| Consigna A |
Según el texto, ¿qué propuesta planteó el tercer gobierno peronista en 1973?
| Consigna B |
Extrae del texto el fragmento que va desde "Cuando tuvo ocasión" hasta "los brazos abiertos.".
| Consigna C |
De acuerdo con el texto, ¿por qué la suerte del gobierno estará echada si no modifica de manera drástica el rumbo de la economía?

___ Documento fuente

En 1945 los sectores patronales no aceptaron la propuesta de conciliación de clases impulsada por Perón y eso fue, precisamente, lo que desencadenó la lucha política que desembocó en el 17 de octubre. En 1973, el Pacto Social planteado por el tercer gobierno peronista naufragó en el mar tormentoso de una puja distributiva que ponía de manifiesto cuánto había cambiado en veinte años la estructura económica y social de la Argentina y lo difícil que resultaba reeditar la experiencia de los tiempos del peronismo clásico. Casi medio siglo más tarde, en el contexto de una correlación de fuerzas mucho más favorable para ellos, los sectores más concentrados de la economía no sienten la necesidad de pactar nada. No hablan con el lenguaje de los acuerdos, de los pactos o de la concertación sino con el de la extorsión y el chantaje.
El gobierno supone que cediendo frente a ciertas demandas de los grupos de poder podrá conseguir una tregua y asegurar la gobernabilidad. Se trata de un razonamiento tan simple como ingenuo. Los grandes bancos, los sectores exportadores y las grandes corporaciones industriales y de servicios se limitarán a aprovechar su debilidad, obteniendo todas las ventajas posibles pero sin renunciar jamás al hostigamiento sistemático que llevan adelante desde los grandes medios concentrados. No se trata solamente de dinero; disputan el poder. El objetivo final es el copamiento directo y sin mediaciones del aparato del Estado.
Mientras se pierde un tiempo valioso en la búsqueda de estos consensos ficticios, los precios se siguen disparando, ante la evidente imposibilidad del gobierno de disciplinar a los mismos formadores de precios con los que busca un acuerdo desde hace casi dos años, volviendo utópica la premisa gubernamental de que los salarios le ganen a la inflación.
Noviembre
En este marco, la posibilidad de una remontada electoral aparece como lejana. Todas las expectativas están depositadas en que funcione la estrategia diseñada, basada en la descentralización de la campaña y en la pelea voto a voto en los territorios, apuntando a revertir los resultados en ciertas provincias claves, algunas de las cuales eligen senadores. Pero aún en el caso de que el gobierno consiga achicar la diferencia, su suerte estará echada si no se decide a modificar de manera drástica el rumbo de la economía, ya que la recuperación de la actividad económica basada en el dinamismo del sector exportador y de las grandes corporaciones industriales difícilmente impacte de manera directa en el bolsillo de los sectores más empobrecidos, y con índices de pobreza e indigencia como los actuales, ningún gobierno podrá sostenerse demasiado en el tiempo.
Cuando tuvo ocasión de avanzar en esa dirección, en el contexto inédito de una pandemia y gozando de altos niveles de aprobación, no lo hizo, ya sea por falta de audacia o porque simplemente no formaba parte de su proyecto político. De la derrota en las PASO sólo podía recuperarse apoyándose en las organizaciones populares y atendiendo a sus reclamos, pero todo indica que está empeñado en avanzar en la dirección contraria. Sus enemigos lo esperan con los brazos abiertos.

______
___ Extractos de datos

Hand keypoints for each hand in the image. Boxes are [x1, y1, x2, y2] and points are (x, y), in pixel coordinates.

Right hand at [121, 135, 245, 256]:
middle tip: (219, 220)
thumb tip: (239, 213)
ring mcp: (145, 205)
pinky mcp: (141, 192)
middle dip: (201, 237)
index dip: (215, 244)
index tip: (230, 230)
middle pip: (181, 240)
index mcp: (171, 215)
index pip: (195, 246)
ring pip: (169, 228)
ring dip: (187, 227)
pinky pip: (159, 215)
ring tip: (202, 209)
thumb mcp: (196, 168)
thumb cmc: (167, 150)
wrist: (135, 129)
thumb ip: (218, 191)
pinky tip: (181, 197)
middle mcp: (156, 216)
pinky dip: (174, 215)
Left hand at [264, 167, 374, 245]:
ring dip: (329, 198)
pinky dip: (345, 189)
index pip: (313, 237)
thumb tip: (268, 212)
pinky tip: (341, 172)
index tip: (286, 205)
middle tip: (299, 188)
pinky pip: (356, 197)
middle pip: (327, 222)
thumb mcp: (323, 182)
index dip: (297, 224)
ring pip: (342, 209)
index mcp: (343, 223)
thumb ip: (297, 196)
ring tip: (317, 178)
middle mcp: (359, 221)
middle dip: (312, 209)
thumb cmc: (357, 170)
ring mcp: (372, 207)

______

| Respuesta A |
El Pacto Social.

| Respuesta B |
Cuando tuvo ocasión de avanzar en esa dirección, en el contexto inédito de una pandemia y gozando de altos niveles de aprobación, no lo hizo, ya sea por falta de audacia o porque simplemente no formaba parte de su proyecto político. De la derrota en las PASO sólo podía recuperarse apoyándose en las organizaciones populares y atendiendo a sus reclamos, pero todo indica que está empeñado en avanzar en la dirección contraria. Sus enemigos lo esperan con los brazos abiertos.

| Respuesta C |
La recuperación de la actividad económica basada en el dinamismo del sector exportador y de las grandes corporaciones industriales difícilmente impacte de manera directa en el bolsillo de los sectores más empobrecidos. Con índices de pobreza e indigencia como los actuales, ningún gobierno podrá sostenerse demasiado en el tiempo.